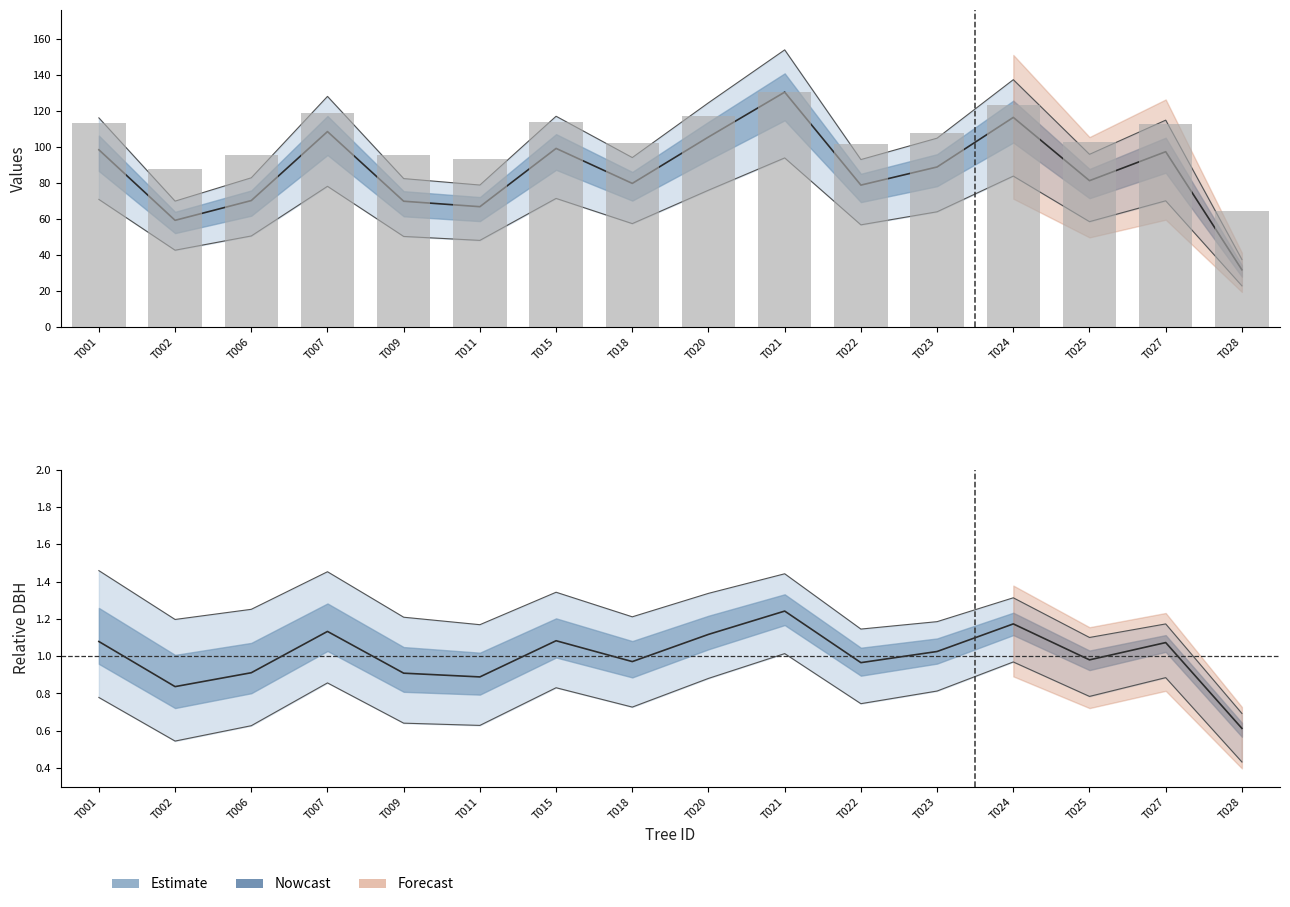

Which label corresponds to the smallest value in the chart?

T028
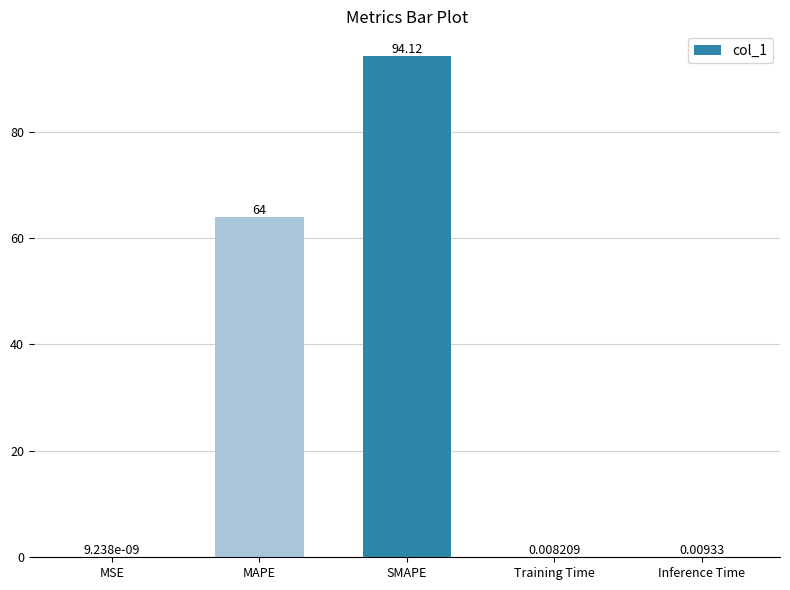

What is the sum of the values at MSE and MAPE?

64.0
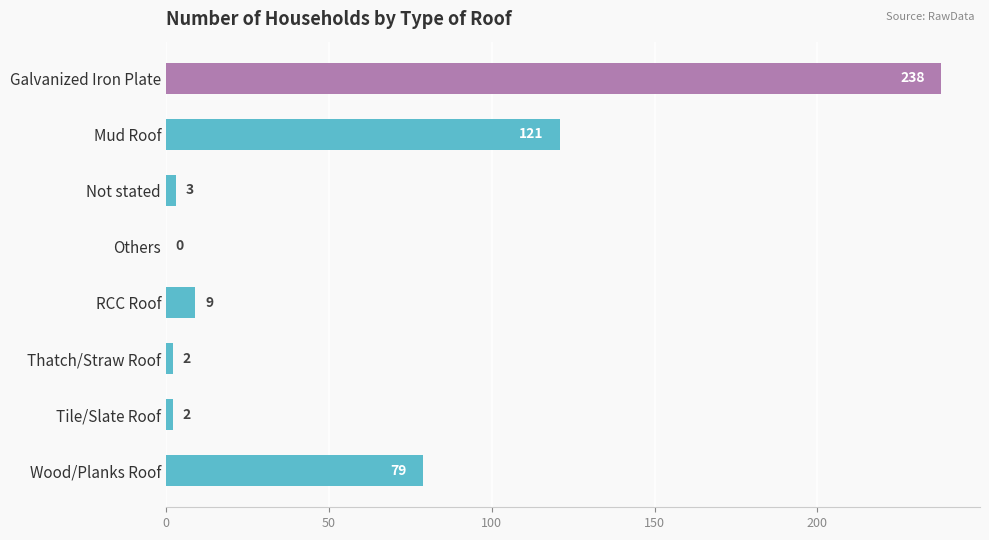

Is it true that the value at Mud Roof is 66?

False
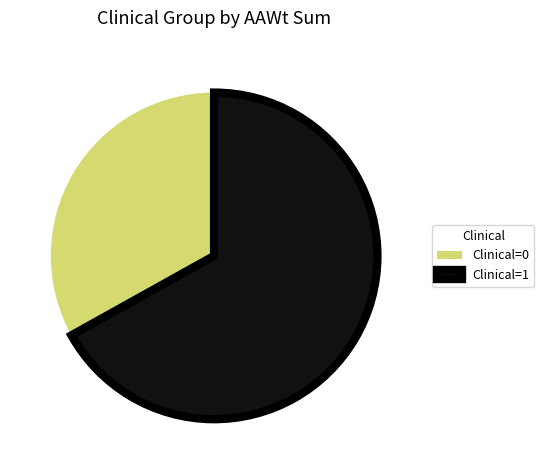

What is the largest slice in the pie chart?

Clinical=1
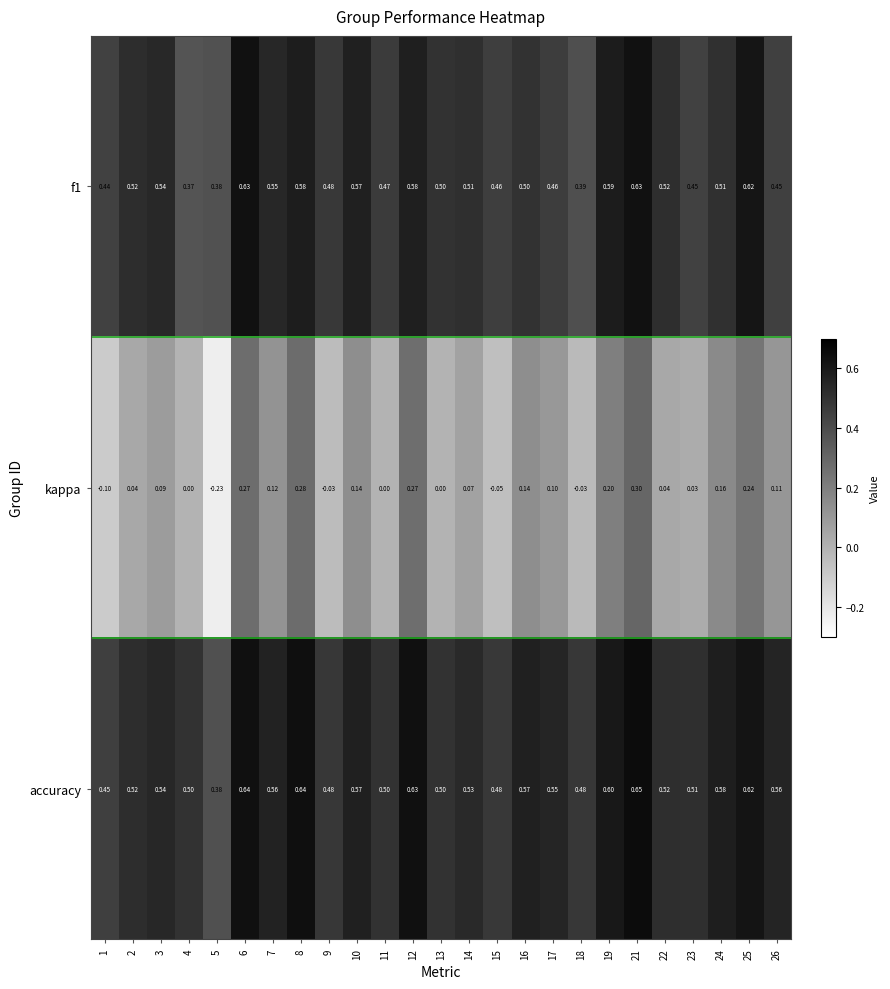

At which category is the sum across all series the highest?

21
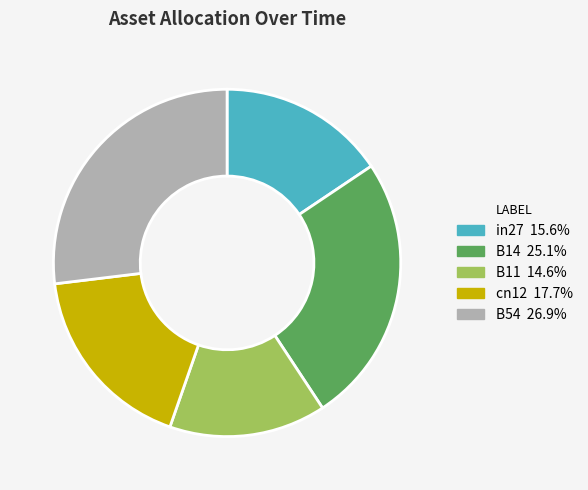

Rank the categories by value from lowest to highest.

B11, in27, cn12, B14, B54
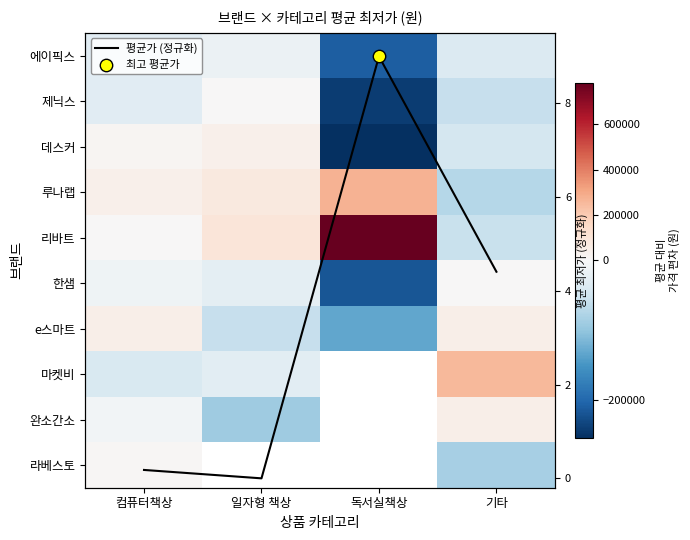

Rank the series by their maximum value, from highest to lowest.

리바트, 루나랩, 마켓비, e스마트, 완소간소, 데스커, 라베스토, 한샘, 제닉스, 평균가 (정규화), 에이픽스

□ □ □ □ □ □ □

### JOB
Quote every line of text from the entries above word for word, and leave the pictures out of your answer.

### RESULT
Which label corresponds to the smallest value in the chart?

T028

What is the sum of the values at MSE and MAPE?

64.0

Is it true that the value at Mud Roof is 66?

False

What is the largest slice in the pie chart?

Clinical=1

At which category is the sum across all series the highest?

21

Rank the categories by value from lowest to highest.

B11, in27, cn12, B14, B54

Rank the series by their maximum value, from highest to lowest.

리바트, 루나랩, 마켓비, e스마트, 완소간소, 데스커, 라베스토, 한샘, 제닉스, 평균가 (정규화), 에이픽스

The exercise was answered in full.